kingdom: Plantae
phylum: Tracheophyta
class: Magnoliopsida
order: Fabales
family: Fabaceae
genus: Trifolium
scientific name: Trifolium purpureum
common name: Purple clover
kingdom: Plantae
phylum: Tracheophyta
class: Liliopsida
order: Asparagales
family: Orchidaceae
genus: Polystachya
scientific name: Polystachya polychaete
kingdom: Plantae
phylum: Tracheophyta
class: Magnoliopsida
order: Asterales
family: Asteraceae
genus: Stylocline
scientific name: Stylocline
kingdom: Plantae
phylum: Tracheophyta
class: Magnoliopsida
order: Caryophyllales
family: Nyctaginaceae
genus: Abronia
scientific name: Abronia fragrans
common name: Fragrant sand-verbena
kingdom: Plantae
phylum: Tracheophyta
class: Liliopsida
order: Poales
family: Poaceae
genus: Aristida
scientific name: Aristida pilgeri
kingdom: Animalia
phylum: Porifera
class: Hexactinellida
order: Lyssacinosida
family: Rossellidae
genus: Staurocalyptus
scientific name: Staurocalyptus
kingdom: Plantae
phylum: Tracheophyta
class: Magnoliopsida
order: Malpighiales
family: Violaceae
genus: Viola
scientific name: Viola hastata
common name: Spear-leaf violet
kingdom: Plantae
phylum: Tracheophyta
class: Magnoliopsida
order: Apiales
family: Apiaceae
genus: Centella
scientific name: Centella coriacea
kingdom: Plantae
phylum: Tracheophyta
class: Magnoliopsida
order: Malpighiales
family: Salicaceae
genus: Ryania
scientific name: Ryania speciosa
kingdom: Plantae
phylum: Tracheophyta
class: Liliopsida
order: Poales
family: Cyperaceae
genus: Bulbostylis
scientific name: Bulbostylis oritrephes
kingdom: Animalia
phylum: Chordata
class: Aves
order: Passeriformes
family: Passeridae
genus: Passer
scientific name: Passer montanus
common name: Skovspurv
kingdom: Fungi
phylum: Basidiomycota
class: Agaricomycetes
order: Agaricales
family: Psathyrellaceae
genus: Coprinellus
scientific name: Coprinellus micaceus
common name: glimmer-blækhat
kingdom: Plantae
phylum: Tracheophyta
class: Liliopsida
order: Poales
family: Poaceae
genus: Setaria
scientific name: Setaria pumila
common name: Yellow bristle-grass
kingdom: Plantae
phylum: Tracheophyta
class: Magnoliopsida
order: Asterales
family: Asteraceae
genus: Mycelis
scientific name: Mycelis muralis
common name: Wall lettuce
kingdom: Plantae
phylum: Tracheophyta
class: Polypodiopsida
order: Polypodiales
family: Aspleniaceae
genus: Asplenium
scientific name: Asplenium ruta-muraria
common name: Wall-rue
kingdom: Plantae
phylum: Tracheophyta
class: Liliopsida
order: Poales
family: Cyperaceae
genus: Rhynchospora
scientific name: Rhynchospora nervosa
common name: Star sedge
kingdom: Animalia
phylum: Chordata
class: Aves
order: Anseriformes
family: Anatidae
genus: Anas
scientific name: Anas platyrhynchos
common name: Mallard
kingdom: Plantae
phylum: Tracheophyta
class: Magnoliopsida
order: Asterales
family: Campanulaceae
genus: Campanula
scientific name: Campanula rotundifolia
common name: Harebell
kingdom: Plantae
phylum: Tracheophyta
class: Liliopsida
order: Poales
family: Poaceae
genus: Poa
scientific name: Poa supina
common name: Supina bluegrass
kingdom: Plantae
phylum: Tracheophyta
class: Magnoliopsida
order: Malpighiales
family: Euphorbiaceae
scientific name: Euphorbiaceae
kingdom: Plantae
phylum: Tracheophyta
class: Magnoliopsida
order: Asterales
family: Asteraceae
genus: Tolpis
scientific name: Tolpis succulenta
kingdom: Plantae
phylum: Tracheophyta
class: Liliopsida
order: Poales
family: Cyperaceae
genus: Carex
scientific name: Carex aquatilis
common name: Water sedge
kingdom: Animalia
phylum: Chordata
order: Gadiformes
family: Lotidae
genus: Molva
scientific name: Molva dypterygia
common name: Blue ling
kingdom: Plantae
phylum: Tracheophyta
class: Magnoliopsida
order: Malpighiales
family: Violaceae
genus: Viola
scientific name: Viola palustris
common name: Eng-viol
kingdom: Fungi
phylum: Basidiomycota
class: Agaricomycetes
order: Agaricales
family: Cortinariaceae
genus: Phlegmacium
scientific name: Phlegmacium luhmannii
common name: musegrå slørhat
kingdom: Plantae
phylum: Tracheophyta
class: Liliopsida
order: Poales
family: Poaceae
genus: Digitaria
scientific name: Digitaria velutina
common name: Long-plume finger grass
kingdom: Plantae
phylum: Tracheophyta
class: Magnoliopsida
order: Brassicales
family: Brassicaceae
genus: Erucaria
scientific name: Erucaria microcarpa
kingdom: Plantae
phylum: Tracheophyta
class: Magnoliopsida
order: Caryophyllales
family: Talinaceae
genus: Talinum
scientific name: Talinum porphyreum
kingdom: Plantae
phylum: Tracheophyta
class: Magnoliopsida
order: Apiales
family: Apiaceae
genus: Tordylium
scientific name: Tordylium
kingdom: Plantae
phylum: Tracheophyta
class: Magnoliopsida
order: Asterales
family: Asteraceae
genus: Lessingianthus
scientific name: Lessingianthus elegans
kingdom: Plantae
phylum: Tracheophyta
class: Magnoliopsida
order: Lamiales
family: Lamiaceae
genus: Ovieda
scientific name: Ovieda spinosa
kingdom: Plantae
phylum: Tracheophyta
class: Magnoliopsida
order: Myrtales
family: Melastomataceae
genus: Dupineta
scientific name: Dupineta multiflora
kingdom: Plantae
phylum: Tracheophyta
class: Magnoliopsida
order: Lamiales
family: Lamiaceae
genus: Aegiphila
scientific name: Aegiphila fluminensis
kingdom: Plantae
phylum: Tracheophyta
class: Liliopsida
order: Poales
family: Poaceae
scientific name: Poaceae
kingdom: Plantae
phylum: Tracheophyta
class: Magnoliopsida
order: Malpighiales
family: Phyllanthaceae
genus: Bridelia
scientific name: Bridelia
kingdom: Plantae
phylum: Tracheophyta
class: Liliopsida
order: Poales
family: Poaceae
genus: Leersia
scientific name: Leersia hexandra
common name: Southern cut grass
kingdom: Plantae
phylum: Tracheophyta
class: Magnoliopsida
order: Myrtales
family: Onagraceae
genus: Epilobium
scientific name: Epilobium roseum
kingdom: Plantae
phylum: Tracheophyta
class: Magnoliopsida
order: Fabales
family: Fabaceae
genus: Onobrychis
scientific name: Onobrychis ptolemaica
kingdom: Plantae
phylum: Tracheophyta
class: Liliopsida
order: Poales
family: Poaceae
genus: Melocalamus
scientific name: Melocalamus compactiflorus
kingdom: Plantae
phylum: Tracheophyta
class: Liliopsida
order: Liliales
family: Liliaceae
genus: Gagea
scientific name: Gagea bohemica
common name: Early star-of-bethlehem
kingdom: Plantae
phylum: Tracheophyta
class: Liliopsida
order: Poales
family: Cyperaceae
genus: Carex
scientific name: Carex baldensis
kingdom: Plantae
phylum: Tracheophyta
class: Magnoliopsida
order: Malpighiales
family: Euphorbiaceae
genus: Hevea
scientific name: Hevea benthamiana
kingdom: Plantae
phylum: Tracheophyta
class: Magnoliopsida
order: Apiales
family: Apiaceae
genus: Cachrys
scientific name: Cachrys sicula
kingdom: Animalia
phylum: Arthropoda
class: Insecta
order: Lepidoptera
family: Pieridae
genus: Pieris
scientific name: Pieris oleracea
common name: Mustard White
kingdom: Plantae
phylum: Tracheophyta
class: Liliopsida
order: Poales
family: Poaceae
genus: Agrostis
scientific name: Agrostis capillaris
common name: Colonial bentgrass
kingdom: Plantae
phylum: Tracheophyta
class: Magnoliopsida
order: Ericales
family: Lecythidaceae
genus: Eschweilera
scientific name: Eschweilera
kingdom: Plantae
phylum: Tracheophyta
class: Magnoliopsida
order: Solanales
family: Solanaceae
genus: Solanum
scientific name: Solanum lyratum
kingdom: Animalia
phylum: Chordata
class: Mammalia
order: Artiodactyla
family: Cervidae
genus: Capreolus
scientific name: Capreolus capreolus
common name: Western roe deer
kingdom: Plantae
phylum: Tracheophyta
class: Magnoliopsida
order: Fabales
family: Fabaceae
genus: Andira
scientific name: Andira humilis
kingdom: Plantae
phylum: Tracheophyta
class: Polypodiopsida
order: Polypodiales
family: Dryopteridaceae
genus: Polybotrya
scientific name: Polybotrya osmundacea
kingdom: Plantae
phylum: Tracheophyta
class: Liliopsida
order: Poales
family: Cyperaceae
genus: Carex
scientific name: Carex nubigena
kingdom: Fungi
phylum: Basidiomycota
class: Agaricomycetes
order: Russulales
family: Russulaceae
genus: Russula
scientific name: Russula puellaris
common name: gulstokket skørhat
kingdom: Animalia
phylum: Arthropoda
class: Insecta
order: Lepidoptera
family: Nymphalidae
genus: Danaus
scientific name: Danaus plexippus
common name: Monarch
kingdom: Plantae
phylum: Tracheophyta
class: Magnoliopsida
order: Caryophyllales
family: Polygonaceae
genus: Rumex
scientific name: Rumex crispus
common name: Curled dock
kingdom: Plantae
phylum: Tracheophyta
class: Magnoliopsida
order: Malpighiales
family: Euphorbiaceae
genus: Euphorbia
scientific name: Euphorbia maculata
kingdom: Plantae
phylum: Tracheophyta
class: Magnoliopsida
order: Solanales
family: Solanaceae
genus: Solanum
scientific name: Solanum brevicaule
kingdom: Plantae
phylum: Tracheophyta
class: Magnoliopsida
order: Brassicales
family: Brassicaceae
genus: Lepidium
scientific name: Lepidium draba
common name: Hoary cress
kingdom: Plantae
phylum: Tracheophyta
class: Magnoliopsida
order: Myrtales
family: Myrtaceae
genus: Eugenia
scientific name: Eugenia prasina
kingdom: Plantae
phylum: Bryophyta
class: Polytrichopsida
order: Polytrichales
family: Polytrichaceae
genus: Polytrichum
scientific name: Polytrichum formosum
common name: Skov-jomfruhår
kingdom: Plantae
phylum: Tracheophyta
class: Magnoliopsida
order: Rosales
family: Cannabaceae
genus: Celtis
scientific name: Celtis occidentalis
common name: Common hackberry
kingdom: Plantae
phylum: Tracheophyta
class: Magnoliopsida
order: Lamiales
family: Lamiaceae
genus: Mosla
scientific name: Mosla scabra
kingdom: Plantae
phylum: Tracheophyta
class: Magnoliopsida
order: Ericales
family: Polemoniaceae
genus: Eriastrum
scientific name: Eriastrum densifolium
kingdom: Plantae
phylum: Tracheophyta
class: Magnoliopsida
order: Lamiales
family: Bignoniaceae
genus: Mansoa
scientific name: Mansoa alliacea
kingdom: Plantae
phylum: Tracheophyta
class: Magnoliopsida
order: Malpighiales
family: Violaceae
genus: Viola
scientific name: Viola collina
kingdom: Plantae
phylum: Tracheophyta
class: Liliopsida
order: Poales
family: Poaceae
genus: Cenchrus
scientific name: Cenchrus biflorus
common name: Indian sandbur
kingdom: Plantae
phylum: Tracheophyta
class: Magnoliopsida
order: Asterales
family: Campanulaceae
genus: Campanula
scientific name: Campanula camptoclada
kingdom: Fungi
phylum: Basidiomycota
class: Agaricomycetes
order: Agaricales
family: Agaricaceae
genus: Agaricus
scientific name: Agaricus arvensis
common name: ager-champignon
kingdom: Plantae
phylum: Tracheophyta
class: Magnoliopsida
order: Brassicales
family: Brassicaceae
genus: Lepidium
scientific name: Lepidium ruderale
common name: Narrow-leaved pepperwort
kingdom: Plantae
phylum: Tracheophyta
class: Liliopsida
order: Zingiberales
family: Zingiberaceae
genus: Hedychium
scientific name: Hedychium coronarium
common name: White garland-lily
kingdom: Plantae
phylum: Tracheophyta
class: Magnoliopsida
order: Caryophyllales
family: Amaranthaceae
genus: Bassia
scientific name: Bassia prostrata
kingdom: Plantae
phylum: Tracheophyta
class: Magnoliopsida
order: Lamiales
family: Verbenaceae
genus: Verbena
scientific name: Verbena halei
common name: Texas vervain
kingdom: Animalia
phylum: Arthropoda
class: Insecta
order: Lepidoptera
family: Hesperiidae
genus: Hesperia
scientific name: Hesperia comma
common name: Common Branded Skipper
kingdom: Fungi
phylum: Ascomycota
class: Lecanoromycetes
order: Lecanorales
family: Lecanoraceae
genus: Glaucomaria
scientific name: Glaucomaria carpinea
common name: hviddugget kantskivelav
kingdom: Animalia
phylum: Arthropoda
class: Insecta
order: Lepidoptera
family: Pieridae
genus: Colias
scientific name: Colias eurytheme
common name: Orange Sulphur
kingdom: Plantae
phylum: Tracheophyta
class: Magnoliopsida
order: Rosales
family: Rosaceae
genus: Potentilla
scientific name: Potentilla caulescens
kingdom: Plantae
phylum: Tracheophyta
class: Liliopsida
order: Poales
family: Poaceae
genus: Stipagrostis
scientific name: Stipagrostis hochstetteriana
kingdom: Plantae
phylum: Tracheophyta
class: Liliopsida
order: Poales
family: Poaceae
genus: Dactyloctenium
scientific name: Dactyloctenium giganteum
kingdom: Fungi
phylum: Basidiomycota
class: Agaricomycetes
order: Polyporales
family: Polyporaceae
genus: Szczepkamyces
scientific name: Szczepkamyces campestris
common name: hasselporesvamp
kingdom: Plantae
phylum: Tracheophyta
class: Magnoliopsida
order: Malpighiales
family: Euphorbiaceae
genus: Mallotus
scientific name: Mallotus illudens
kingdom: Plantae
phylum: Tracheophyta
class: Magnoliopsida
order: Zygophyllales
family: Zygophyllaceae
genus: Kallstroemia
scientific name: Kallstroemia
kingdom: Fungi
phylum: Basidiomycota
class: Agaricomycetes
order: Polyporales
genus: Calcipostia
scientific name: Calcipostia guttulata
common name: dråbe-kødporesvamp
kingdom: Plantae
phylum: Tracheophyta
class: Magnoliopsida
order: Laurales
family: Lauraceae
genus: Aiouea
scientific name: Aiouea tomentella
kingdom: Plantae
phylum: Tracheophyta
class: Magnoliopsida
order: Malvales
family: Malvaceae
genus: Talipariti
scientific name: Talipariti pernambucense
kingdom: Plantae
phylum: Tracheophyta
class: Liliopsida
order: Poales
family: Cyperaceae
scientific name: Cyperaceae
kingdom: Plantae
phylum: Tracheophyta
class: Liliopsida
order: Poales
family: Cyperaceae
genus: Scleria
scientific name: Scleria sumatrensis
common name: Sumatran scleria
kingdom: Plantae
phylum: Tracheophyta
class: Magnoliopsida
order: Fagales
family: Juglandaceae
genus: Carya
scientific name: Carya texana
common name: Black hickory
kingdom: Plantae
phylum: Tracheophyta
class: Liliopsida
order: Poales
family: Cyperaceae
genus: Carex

◇ ◇ ◇ ◇ ◇

(OBJECTIVE):
Select every line in the items above that contains the string "Solanum". Case counts, so a match must have the same capital and lowercase letters.

(TASK OUTPUT):
genus: Solanum
scientific name: Solanum lyratum
genus: Solanum
scientific name: Solanum brevicaule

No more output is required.